* Your task *
Although the entries contain pictures, copy only their text, exactly as written.

Task input Block Start

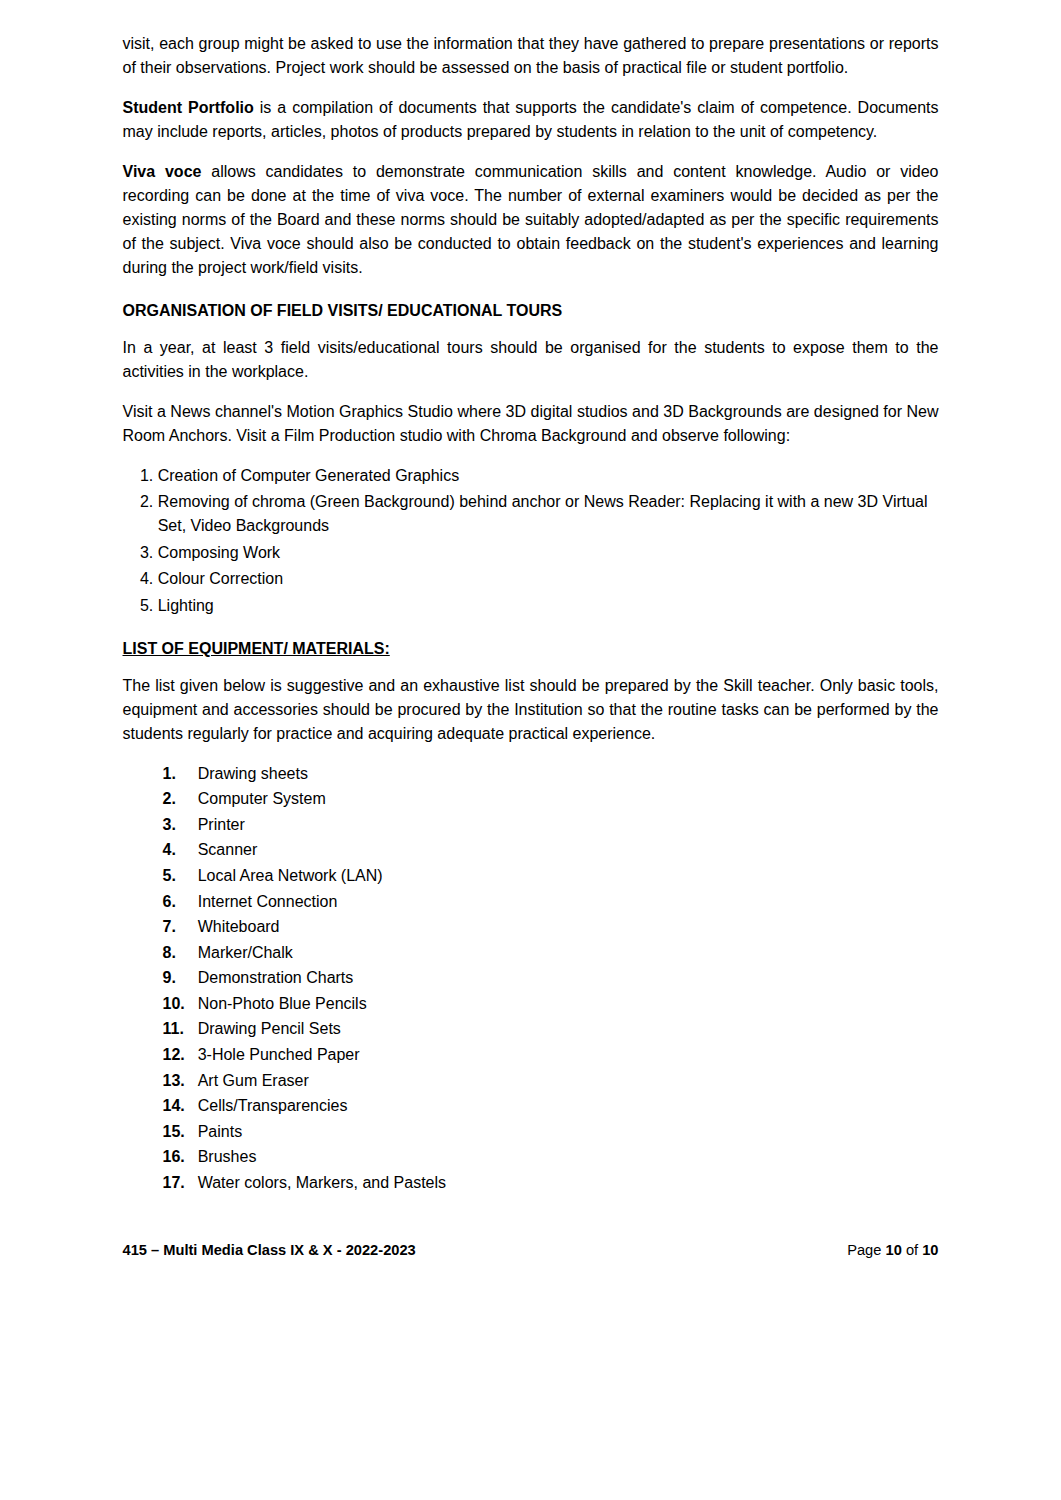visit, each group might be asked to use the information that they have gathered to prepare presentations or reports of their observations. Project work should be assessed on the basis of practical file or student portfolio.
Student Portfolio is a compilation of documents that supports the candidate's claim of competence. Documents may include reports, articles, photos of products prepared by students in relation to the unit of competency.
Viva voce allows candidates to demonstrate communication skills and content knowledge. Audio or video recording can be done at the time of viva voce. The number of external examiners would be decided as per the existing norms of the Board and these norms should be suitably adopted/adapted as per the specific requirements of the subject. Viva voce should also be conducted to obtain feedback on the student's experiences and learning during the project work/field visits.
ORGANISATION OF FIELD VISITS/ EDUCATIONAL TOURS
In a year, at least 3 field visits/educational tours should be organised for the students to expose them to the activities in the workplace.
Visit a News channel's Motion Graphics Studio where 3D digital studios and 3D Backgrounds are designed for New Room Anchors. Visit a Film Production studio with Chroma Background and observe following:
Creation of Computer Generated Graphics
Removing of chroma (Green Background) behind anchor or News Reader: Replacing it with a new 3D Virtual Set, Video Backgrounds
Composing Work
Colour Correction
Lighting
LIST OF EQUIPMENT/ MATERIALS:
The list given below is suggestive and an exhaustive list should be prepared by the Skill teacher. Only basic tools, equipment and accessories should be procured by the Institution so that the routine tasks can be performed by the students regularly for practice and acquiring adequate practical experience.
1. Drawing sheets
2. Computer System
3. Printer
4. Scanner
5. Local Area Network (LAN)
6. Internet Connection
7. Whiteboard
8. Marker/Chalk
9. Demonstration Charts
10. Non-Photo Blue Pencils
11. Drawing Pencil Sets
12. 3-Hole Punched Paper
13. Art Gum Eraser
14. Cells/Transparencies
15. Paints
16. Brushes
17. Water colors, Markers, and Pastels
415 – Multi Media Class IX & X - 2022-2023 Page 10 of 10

Task input Block End

* Output below *
visit, each group might be asked to use the information that they have gathered to prepare presentations or reports of their observations. Project work should be assessed on the basis of practical file or student portfolio.
Student Portfolio is a compilation of documents that supports the candidate's claim of competence. Documents may include reports, articles, photos of products prepared by students in relation to the unit of competency.
Viva voce allows candidates to demonstrate communication skills and content knowledge. Audio or video recording can be done at the time of viva voce. The number of external examiners would be decided as per the existing norms of the Board and these norms should be suitably adopted/adapted as per the specific requirements of the subject. Viva voce should also be conducted to obtain feedback on the student's experiences and learning during the project work/field visits.
ORGANISATION OF FIELD VISITS/ EDUCATIONAL TOURS
In a year, at least 3 field visits/educational tours should be organised for the students to expose them to the activities in the workplace.
Visit a News channel's Motion Graphics Studio where 3D digital studios and 3D Backgrounds are designed for New Room Anchors. Visit a Film Production studio with Chroma Background and observe following:
Creation of Computer Generated Graphics
Removing of chroma (Green Background) behind anchor or News Reader: Replacing it with a new 3D Virtual Set, Video Backgrounds
Composing Work
Colour Correction
Lighting
LIST OF EQUIPMENT/ MATERIALS:
The list given below is suggestive and an exhaustive list should be prepared by the Skill teacher. Only basic tools, equipment and accessories should be procured by the Institution so that the routine tasks can be performed by the students regularly for practice and acquiring adequate practical experience.
1. Drawing sheets
2. Computer System
3. Printer
4. Scanner
5. Local Area Network (LAN)
6. Internet Connection
7. Whiteboard
8. Marker/Chalk
9. Demonstration Charts
10. Non-Photo Blue Pencils
11. Drawing Pencil Sets
12. 3-Hole Punched Paper
13. Art Gum Eraser
14. Cells/Transparencies
15. Paints
16. Brushes
17. Water colors, Markers, and Pastels
415 – Multi Media Class IX & X - 2022-2023 Page 10 of 10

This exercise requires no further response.